1M y la izquierda que cambio Plaza de Mayo por la virtualidad


Por Claudio Colombo

El viejo MAS, con todos sus problemas y las críticas que le podemos realizar, tuvo méritos importantes, uno de los cuales fue adueñarse de la Plaza de Mayo, cuando este emblemático lugar todavía era un símbolo del poderío peronista, que convertía a cada 1 de Mayo una “Fiesta del Trabajo”, ofendiendo la memoria de nuestros Mártires de Chicago.

Años después, con la debacle del PJ y la burocracia sindical, la izquierda -especialmente aquellos partidos que ahora se organizan en el FIT- siguió este terreno conquistado, como escenario de cientos de concentraciones. Aunque la más multitudinaria es la que tiene lugar todos los 24 de marzo, la más "socialista" es aquella que acontece todos los primeros de mayo, donde flamean pura y exclusivamente las banderas rojas y se hacen proclamas a favor de la independencia de clase.

Resulta inconcebible que la izquierda de mayor peso no haya repetido este año lo que viene haciendo desde hace ya bastante tiempo. Las restricciones, que fueron impuestas varios días antes del primero, no son excusa, porque estas, que son bastante "tibias", no les impidieron a los partidos del Frente de Izquierda y a otros, movilizarse durante los días anteriores, apoyando a sectores obreros y populares en lucha.

Por lo tanto, es necesario buscar una razón política para entender por qué el FIT, el Nuevo MAS y otros grupos, mucho más grandes que CS y los que hicimos el acto de Plaza Constitución, concentraron sus energías en “actos virtuales”, abandonando la Plaza de Mayo y otros centros políticos de la Ciudad de Buenos Aires. ¡Queda claro, con esta postura, que a ninguno de estos partidos les interesó ubicarse como una clara y contundente alternativa política frente al gobierno y la oposición patronal!

Desde nuestro punto de vista, esto tiene que ver con que su gran objetivo, en la actual coyuntura, no es otro que el de prepararse para participar en las elecciones de "medio término", tratando de ganar algún carguito, de manera de fortalecer su impronta electoralista. Esta capitulación se agrava si se tiene en cuenta que venimos de un triunfo enorme, el de los trabajadores y las trabajadoras de la salud de Neuquén.

Este acontecimiento, que marca un "antes y un después" en el escenario político, bien merecía ser anunciado por los parlantes, no sólo en la capital neuquina -como finalmente se hizo- sino también, y principalmente, en el centro de los acontecimientos políticos, en la plaza más emblemática de la Ciudad de Buenos Aires. 

Pero, además... ¿Cómo no aprovechar esta fenomenal tribuna para solidarizarse con la huelga de los portuarios de Chile y el inicio de la rebelión en Colombia, convocando a las masas de nuestro país a seguir esos ejemplos? ¡Ese no es otro que el rumbo que marcaron Spies, Parsons, Engel y Fischer, cuando, desde el patíbulo, gritaron sus verdades al mundo entero, para seguir viviendo en la memoria de la clase trabajadora por siempre!

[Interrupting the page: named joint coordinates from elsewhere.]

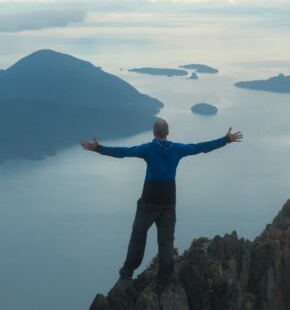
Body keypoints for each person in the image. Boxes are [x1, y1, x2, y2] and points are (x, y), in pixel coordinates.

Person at [81, 118, 243, 292]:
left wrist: (99, 148)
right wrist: (226, 139)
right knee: (166, 243)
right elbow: (200, 147)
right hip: (168, 203)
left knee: (138, 235)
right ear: (168, 133)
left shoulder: (148, 149)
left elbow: (124, 152)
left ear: (153, 133)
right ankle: (164, 281)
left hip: (149, 202)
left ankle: (128, 272)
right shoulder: (177, 149)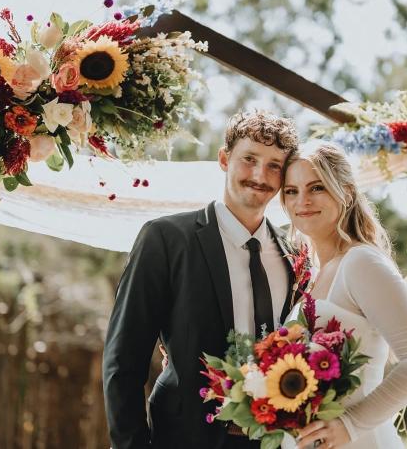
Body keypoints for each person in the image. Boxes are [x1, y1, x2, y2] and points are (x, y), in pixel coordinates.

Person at [102, 110, 299, 449]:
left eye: (274, 166)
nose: (259, 175)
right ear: (224, 159)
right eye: (249, 159)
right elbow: (124, 361)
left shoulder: (294, 254)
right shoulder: (165, 238)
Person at [281, 142, 407, 449]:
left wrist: (350, 424)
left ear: (347, 192)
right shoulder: (313, 275)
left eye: (316, 188)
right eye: (291, 191)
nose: (301, 201)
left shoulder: (361, 262)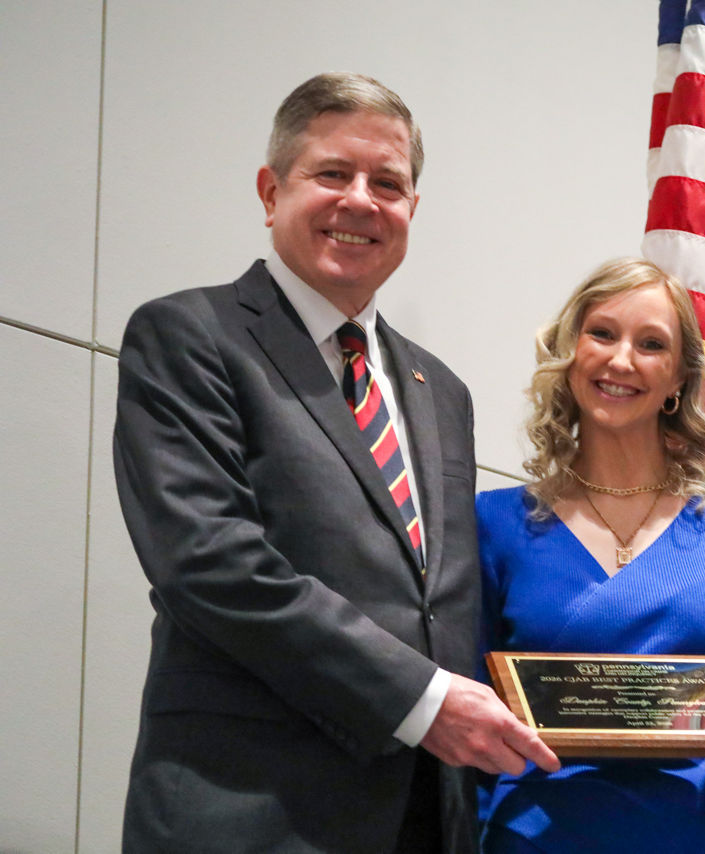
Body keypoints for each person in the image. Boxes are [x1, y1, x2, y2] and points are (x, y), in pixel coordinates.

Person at [113, 72, 557, 853]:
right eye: (332, 173)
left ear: (412, 209)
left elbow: (436, 604)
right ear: (271, 189)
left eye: (388, 182)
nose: (361, 200)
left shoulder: (439, 388)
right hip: (250, 810)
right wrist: (421, 701)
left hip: (423, 815)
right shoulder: (188, 336)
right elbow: (209, 563)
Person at [475, 258, 705, 853]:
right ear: (569, 354)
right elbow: (464, 715)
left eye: (651, 344)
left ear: (679, 379)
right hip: (528, 835)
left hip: (684, 835)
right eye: (602, 334)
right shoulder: (490, 523)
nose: (621, 360)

En ese sentido, la concentración que realizamos algunas pequeñas organizaciones en Plaza Constitución, se agiganta-en términos políticos- si se la compara con la que podrían hacer realizado los partidos “grandes” de la izquierda. En nuestro acto, no nos achicamos, más bien todo lo contrario, porque asumimos las palabras de uno de sus oradores, el camarada Eduardo Sartelli de Razón y Revolución, quien explicó, de manera sencilla, que “la realidad juega a favor nuestro”.  

Esto quiere decir que el espacio que dejan otros y otras, en el marco de la actual crisis sin retorno del Sistema Capitalista global, puede ser ocupado por quienes, a pesar de su pequeñez inicial, tenemos la voluntad de ocuparlo, agitando con fuerza las consignas de la Revolución Obrera y Socialista, de manera de sintonizar con la actual situación de la lucha de clases, que continuará jugando a nuestro favor!